O terrorista australiano Brenton Tarrant martirizou 50 muçulmanos e deixou dezenas de feridos, num ataque contra duas mesquitas durante a oração de sexta-feira a 15 de março, na Nova Zelândia. Apesar de não terem sido publicadas no Ocidente as imagens das mortes e do rasto de sangue após o ataque terrorista, essas imagens foram transmitidas em direto nas redes sociais. As redes virtuais e as televisões transmitiram repetidamente o ataque e a barbaridade com que se deparam os muçulmanos.

 

Um criminoso vulgar ou um terrorista?

Esta pergunta é tão justificada como dolorosa, face a este tipo de ataque. Mas quase nenhum meio de comunicação ou político ocidental classificou o ataque mais sangrento da história da Nova Zelândia, como sendo um “ataque terrorista”. Podemos descrever o terrorismo como sendo um “método de alcançar um objetivo político através da pressão, ameaça ou intimidação, usando força ou violência”.

Tarrant não se limitou a massacrar pessoas em direto, planeou-o durante anos e escreveu um manifesto de 74 páginas sobre a necessidade de matar todos os que não sejam de raça branca no Ocidente. Se Tarrant não é um terrorista e o seu ato não for considerado um ato terrorista, mais ninguém pode ser terrorista.

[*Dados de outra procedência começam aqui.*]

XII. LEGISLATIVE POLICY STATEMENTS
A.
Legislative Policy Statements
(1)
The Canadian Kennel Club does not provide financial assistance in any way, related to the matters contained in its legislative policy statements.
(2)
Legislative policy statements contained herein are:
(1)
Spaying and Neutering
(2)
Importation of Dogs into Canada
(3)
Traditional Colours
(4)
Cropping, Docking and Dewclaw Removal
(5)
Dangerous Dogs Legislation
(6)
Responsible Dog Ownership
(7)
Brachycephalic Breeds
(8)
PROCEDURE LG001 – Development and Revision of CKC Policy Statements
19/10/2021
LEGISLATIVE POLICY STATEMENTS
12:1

O facto de Tarrant saber todos os nomes, locais e acontecimentos relacionados com islamofobia e contra os turcos ao longo da história, e de ter escrito esses nomes nas suas armas, é outra prova de que não realizou sozinho este ataque e que o cometeu com apoio científico.

 

As democracias e as liberdades no Ocidente estão mais vulneráveis

O fascismo e o neonazismo aumentam cada vez mais na Europa devido à recessão económica. Em comparação com outros países democráticos, os partidos racistas estão no poder sobretudo na Europa. O aumento da importância destes partidos políticos, faz com que se calem as vozes pluralistas e liberais nos países ocidentais. No ponto atual, aumentam as ameaças contra os estilos de vida diferentes no Ocidente, e há cada vez menos líderes capazes de ver como esta ameaça os ataca, como aconteceu antes da II Guerra Mundial.

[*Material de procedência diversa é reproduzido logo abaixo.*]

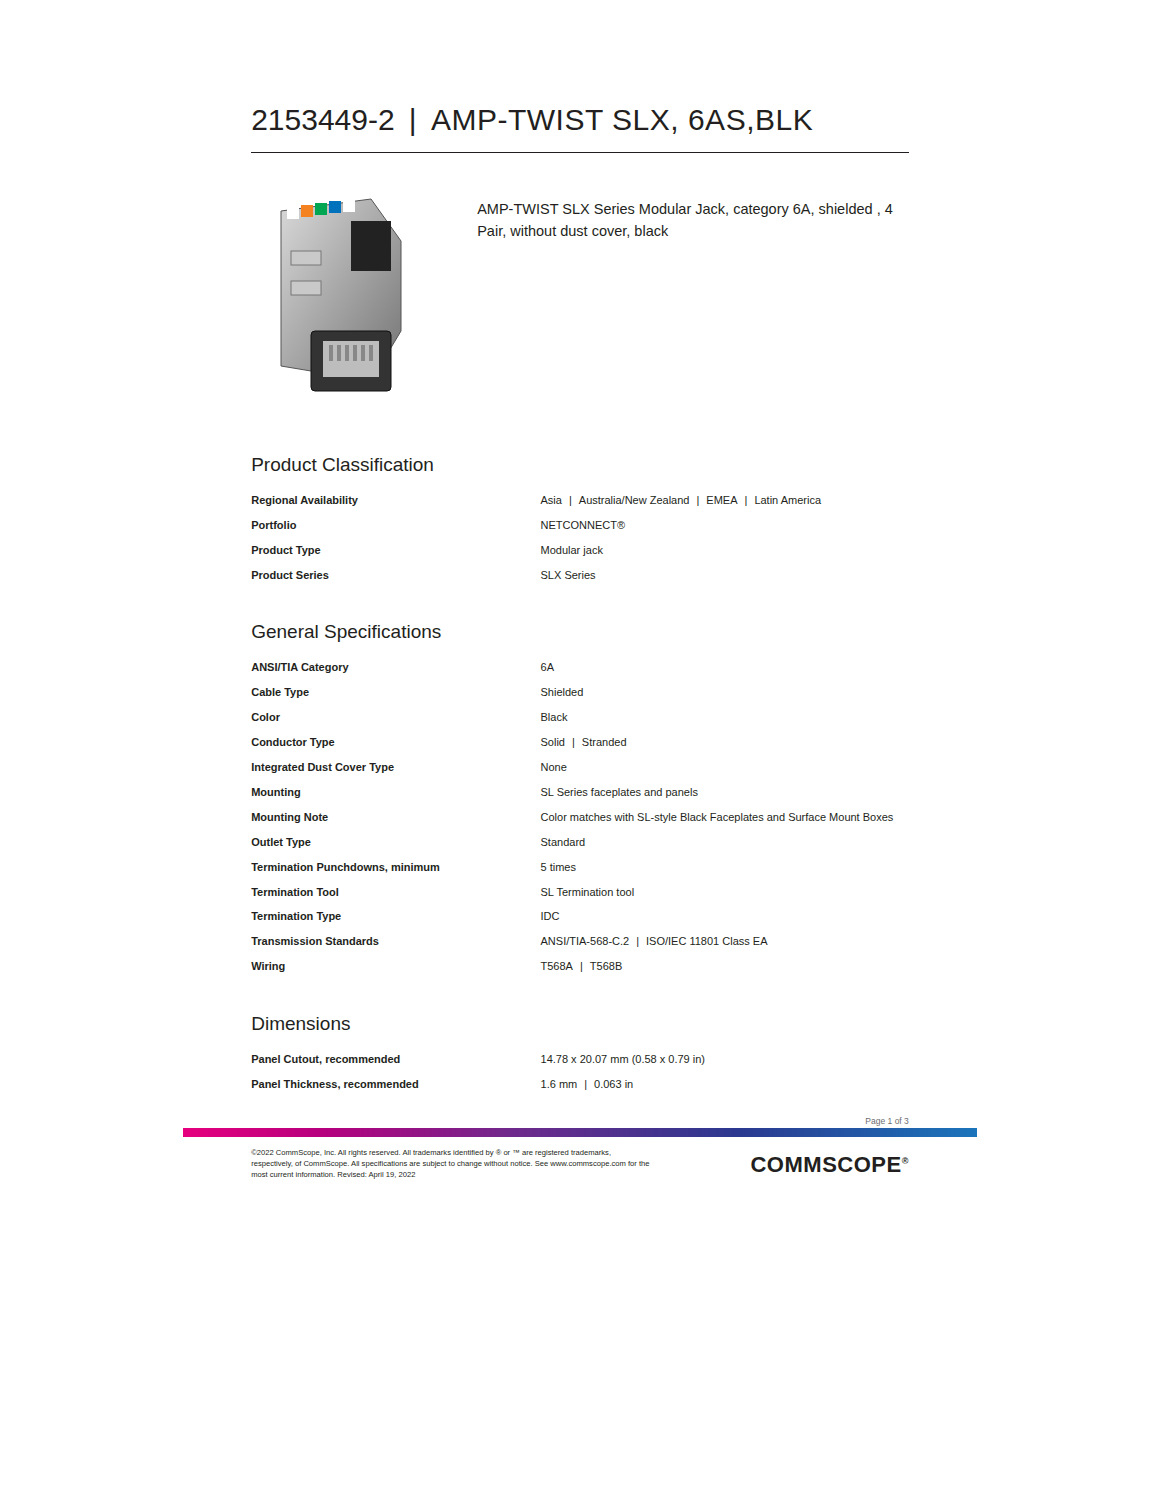2153449-2|AMP-TWIST SLX, 6AS,BLK
AMP-TWIST SLX Series Modular Jack, category 6A, shielded , 4 Pair, without dust cover, black
Product Classification
| Regional Availability | Asia / Australia/New Zealand / EMEA / Latin America |
| Portfolio | NETCONNECT® |
| Product Type | Modular jack |
| Product Series | SLX Series |
General Specifications
| ANSI/TIA Category | 6A |
| Cable Type | Shielded |
| Color | Black |
| Conductor Type | Solid / Stranded |
| Integrated Dust Cover Type | None |
| Mounting | SL Series faceplates and panels |
| Mounting Note | Color matches with SL-style Black Faceplates and Surface Mount Boxes |
| Outlet Type | Standard |
| Termination Punchdowns, minimum | 5 times |
| Termination Tool | SL Termination tool |
| Termination Type | IDC |
| Transmission Standards | ANSI/TIA-568-C.2 / ISO/IEC 11801 Class EA |
| Wiring | T568A / T568B |
Dimensions
| Panel Cutout, recommended | 14.78 x 20.07 mm (0.58 x 0.79 in) |
| Panel Thickness, recommended | 1.6 mm / 0.063 in |
Page 1 of 3
©2022 CommScope, Inc. All rights reserved. All trademarks identified by ® or ™ are registered trademarks,
respectively, of CommScope. All specifications are subject to change without notice. See www.commscope.com for the
most current information. Revised: April 19, 2022
COMMSCOPE®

As partes com senso comum de todas as religiões, idiomas e raças no Ocidente, expressaram a sua reação contra o massacre de 50 muçulmanos. As reações de solidariedade destes círculos para com os muçulmanos, são muito valiosas tendo em conta o ambiente de pessão nos seus países. Apesar dos políticos ocidentais se terem mantido calados, os esforços da primeira ministra da Nova Zelândia, Jacinda Ardern, são muito importantes para mostrar que ainda há líderes humanos no Ocidente. Neste contexto de desespero e em que os muçulmanos se sentem impotentes e abandonados no seu país, é muito valioso que Ardern tenha visitado a comunidade muçulmana com véu islâmico. E as suas declarações são também uma resposta contra os terroristas racistas brancos: “Eles que não nasceram aqui são nós, por terem escolhido viver aqui. A pessoa que executou este ataque contra nós, não faz parte de nós”.

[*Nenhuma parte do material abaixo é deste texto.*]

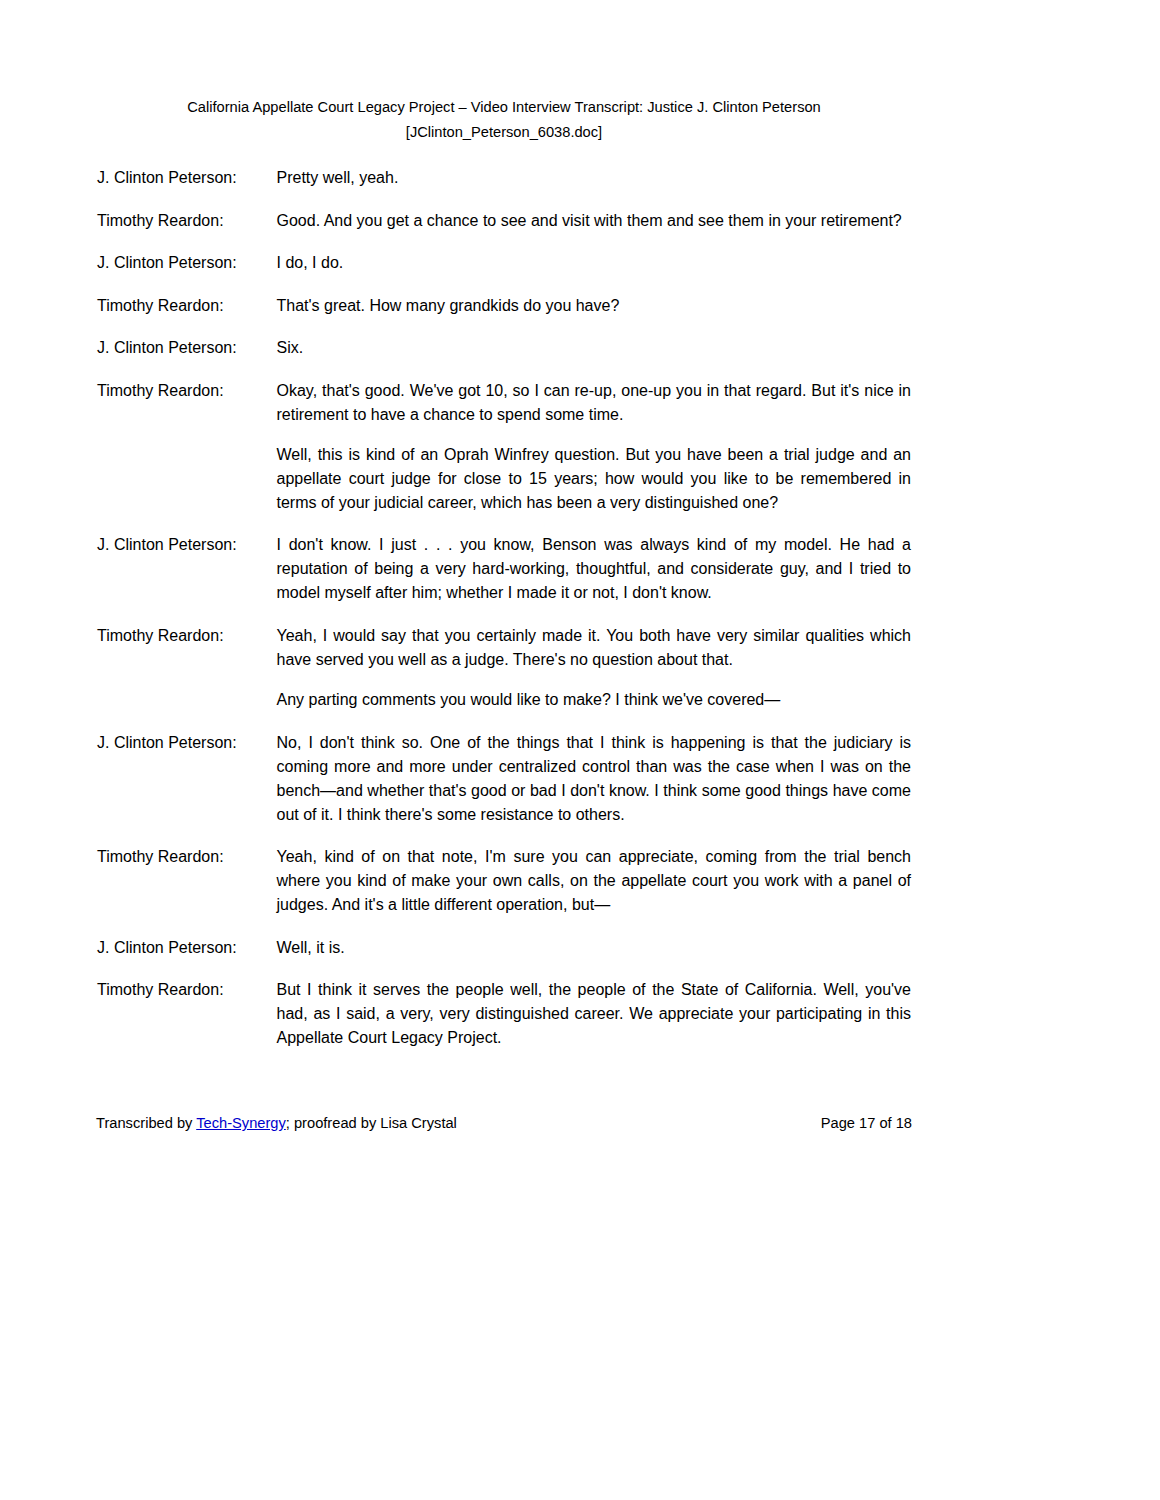California Appellate Court Legacy Project – Video Interview Transcript: Justice J. Clinton Peterson [JClinton_Peterson_6038.doc]
| J. Clinton Peterson: | Pretty well, yeah. |
| Timothy Reardon: | Good. And you get a chance to see and visit with them and see them in your retirement? |
| J. Clinton Peterson: | I do, I do. |
| Timothy Reardon: | That's great. How many grandkids do you have? |
| J. Clinton Peterson: | Six. |
| Timothy Reardon: | Okay, that's good. We've got 10, so I can re-up, one-up you in that regard. But it's nice in retirement to have a chance to spend some time. Well, this is kind of an Oprah Winfrey question. But you have been a trial judge and an appellate court judge for close to 15 years; how would you like to be remembered in terms of your judicial career, which has been a very distinguished one? |
| J. Clinton Peterson: | I don't know. I just . . . you know, Benson was always kind of my model. He had a reputation of being a very hard-working, thoughtful, and considerate guy, and I tried to model myself after him; whether I made it or not, I don't know. |
| Timothy Reardon: | Yeah, I would say that you certainly made it. You both have very similar qualities which have served you well as a judge. There's no question about that. Any parting comments you would like to make? I think we've covered— |
| J. Clinton Peterson: | No, I don't think so. One of the things that I think is happening is that the judiciary is coming more and more under centralized control than was the case when I was on the bench—and whether that's good or bad I don't know. I think some good things have come out of it. I think there's some resistance to others. |
| Timothy Reardon: | Yeah, kind of on that note, I'm sure you can appreciate, coming from the trial bench where you kind of make your own calls, on the appellate court you work with a panel of judges. And it's a little different operation, but— |
| J. Clinton Peterson: | Well, it is. |
| Timothy Reardon: | But I think it serves the people well, the people of the State of California. Well, you've had, as I said, a very, very distinguished career. We appreciate your participating in this Appellate Court Legacy Project. |
Transcribed by Tech-Synergy; proofread by Lisa Crystal Page 17 of 18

A resposta de Ardern foi como uma lição a Trump, que lhe perguntou “como poderia ajudar”: “Simpatia e amor para todas as comunidade muçulmanas” – respondeu Ardern.

 

Um terrorista cristão?

Enquanto os meios de comunicação e os políticos ocidentais estão ansiosos por classificar de jihadista os acontecimentos cujo autor é muçulmano, não vi nenhuma declaração classificando o massacre de Tarrant como “terrorismo cristão”. Mas no seu manifesto, Tarrant apela à violência contra todos os não brancos no Ocidente. Há muitas referências ao cristianismo no seu ataque e manifesto. Se for preciso relacionar um ataque com uma religião, há muitos motivos para relacionar este ataque com o cristianismo. Talvez classificar esta mentalidade agressiva do Ocidente com o terrorismo dos Cruzados e analisar o tema sob a perspetiva cruzada, poderia ser mais adequada.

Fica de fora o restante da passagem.